Subgroup comparison of 7-day estimated mortality obtained using RL-oxygen algorithm and critical care physician decision guidance.
| Estimated Mortality (%) | Average Oxygen (L/min) | |||
|---|---|---|---|---|
| RL-oxygen | Physician | RL-oxygen | Physician | |
| Overall | 5.37 (0.22) | 7.94 (0.27) | 19.24 (0.07) | 20.52 (0.07) |
| Male | 6.13(0.12) | 8.53(0.14) | 21.20(0.09) | 22.66(0.09) |
| Female | 2.18(0.11) | 2.99(0.12) | 6.33(0.07) | 6.41(0.07) |
| Age | ||||
| 50 to 65 | 1.19(0.08) | 1.74(0.09) | 25.54(0.12) | 22.27(0.12) |
| 65 to 75 | 4.13(0.14) | 5.43(0.16) | 19.63(0.12) | 22.73(0.12) |
| 75 to 80 | 14.76(0.3) | 20.39(0.34) | 19.79(0.14) | 21.45(0.16) |
| ≥80 | 15.86(0.57) | 21.73(0.65) | 14.28(0.18) | 18.96(0.26) |
| Body Mass Index (kg/m2) | ||||
| <25 | 7.74(0.18) | 11.10(0.21) | 19.27(0.11) | 20.58(0.12) |
| 25 to 30 | 7.38(0.19) | 9.21(0.21) | 23.39(0.13) | 24.5(0.14) |
| 30–35 | 2.72(0.15) | 5.30(0.21) | 22.91(0.16) | 21.42(0.17) |
| ≥35 | 5.35(0.28) | 5.44(0.28) | 19.53(0.18) | 22.78(0.21) |
| Hyperlipidemia | 7.43(0.13) | 9.47(0.14) | 20.11(0.09) | 20.94(0.09) |
| Coronary artery disease | 8.55(0.18) | 11.39(0.21) | 18.13(0.12) | 20.04(0.11) |
| Heart failure | 11.25(0.23) | 12.59(0.25) | 18.35(0.11) | 18.22(0.13) |
| Hypertension | 6.96(0.11) | 8.79(0.13) | 21.2(0.08) | 21.25(0.08) |
| Diabetes | 7.73(0.15) | 8.25(0.15) | 25.22(0.11) | 20.31(0.1) |
| Asthma or chronic obstructive pulmonary | 11.98(0.32) | 17.67(0.38) | 15.57(0.15) | 19.68(0.18) |
| Dementia | 10.71(0.46) | 15.82(0.56) | 15.57(0.23) | 14.19(0.23) |
| Stroke | 9.15(0.31) | 12.95(0.37) | 21.78(0.15) | 15.94(0.19) |
Categorical variables are summarized with frequencies (percentages) unless otherwise indicated. Continuous variables are summarized as the mean (standard error) of biomarkers.
Variables indicate RL-oxygen is significantly different from physicians (p-value<0.001).

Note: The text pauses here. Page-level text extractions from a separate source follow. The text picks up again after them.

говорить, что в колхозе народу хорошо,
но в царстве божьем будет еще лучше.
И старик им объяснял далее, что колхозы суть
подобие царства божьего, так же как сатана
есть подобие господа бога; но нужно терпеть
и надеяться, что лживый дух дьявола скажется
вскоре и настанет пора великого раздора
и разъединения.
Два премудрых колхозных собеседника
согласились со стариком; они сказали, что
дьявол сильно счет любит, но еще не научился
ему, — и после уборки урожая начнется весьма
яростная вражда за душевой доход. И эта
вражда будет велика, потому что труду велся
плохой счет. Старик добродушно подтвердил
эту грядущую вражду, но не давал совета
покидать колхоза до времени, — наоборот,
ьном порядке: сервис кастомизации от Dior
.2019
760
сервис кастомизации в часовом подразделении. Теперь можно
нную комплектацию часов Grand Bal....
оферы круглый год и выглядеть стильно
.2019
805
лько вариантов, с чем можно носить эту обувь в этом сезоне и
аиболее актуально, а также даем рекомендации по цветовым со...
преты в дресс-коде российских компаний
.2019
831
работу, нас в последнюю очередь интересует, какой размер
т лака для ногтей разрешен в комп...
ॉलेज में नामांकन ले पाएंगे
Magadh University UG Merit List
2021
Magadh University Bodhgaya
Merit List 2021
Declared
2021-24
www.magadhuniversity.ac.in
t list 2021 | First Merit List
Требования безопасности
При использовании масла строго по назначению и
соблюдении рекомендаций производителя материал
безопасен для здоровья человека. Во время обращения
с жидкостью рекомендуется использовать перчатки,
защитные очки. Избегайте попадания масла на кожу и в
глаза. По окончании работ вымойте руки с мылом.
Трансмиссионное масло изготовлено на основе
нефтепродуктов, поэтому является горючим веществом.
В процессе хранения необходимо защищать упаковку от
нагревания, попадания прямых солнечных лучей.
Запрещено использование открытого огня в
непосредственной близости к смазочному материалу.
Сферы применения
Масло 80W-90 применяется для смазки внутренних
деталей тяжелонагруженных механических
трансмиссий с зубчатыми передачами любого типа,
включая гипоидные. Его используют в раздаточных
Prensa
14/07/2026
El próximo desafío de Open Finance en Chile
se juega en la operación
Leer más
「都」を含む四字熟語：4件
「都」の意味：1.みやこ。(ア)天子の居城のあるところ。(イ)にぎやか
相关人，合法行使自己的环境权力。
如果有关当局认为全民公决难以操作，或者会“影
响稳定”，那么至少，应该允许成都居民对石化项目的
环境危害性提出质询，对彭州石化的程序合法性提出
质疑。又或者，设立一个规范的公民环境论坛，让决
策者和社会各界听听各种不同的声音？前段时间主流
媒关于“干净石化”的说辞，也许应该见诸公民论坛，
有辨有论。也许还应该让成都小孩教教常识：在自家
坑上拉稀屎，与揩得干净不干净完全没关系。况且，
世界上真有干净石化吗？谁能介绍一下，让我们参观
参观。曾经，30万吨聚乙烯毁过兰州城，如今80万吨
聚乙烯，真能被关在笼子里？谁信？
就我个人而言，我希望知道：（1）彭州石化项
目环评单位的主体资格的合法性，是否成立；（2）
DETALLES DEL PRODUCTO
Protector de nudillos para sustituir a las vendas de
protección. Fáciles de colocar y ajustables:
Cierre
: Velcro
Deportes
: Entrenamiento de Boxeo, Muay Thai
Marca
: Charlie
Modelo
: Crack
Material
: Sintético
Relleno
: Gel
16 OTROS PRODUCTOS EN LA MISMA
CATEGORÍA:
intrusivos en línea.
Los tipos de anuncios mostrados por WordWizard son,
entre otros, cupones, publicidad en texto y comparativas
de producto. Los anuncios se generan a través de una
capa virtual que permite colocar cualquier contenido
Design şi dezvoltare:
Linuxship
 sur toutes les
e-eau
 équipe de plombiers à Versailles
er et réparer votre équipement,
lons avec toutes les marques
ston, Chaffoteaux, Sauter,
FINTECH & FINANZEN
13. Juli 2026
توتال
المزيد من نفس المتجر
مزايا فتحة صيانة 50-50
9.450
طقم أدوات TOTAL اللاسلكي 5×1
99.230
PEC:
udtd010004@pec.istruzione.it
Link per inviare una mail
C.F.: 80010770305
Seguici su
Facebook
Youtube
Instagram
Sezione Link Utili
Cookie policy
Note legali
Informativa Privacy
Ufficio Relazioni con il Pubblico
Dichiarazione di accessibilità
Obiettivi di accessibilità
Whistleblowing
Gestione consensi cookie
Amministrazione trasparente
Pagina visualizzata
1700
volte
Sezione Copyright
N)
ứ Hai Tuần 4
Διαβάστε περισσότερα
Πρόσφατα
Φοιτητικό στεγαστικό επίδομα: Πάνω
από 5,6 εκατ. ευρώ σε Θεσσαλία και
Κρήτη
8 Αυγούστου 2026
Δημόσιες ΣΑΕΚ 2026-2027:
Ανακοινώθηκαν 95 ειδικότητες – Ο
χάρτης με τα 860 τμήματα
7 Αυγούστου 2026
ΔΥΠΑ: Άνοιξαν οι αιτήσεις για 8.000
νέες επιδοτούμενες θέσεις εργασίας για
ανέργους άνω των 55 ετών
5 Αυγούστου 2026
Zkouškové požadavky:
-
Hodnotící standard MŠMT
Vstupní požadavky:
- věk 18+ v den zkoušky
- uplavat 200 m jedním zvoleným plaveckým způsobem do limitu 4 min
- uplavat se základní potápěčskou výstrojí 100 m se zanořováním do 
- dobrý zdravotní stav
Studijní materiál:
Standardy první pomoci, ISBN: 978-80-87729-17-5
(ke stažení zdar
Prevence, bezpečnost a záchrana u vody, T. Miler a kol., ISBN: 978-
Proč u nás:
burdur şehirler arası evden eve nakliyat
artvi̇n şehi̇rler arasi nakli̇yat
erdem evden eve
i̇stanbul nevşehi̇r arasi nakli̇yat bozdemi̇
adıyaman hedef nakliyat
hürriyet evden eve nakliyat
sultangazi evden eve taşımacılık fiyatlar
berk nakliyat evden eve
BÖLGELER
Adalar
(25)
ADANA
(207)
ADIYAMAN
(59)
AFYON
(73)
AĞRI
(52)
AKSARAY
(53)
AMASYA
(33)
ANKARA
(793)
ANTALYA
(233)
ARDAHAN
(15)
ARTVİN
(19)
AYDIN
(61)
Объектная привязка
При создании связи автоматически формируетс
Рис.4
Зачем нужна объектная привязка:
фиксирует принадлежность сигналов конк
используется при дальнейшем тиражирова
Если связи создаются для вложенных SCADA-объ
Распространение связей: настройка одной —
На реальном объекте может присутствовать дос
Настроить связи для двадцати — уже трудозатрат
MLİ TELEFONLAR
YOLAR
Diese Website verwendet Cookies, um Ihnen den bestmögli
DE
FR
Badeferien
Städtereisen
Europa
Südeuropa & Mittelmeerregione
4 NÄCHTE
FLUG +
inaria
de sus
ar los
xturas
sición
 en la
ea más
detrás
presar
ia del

Fig 1.(A) Comparison of the estimated 7-days mortality rates (y-axis) varying with the difference between the oxygen flow rate recommended by the RL optimal policy and that administered by doctors (x-axis) averaged over all time points per patient. The shaded area represents the 95% confidence interval. The smallest oxygen difference is mainly associated with the lowest 7-days mortality rates. The further away the dose received was from the suggested oxygen flow rate, the worse the outcome. (B) The histogram of oxygen flow rate difference between RL-oxygen and physicians (labels on vertical axis).
Fig 2.Oxygen delivery by RL versus critical care physicians. Histogram of oxygen flow rate delivered to COVID-19 patients; blue bar indicates physician and orange bar indicates RL-oxygen.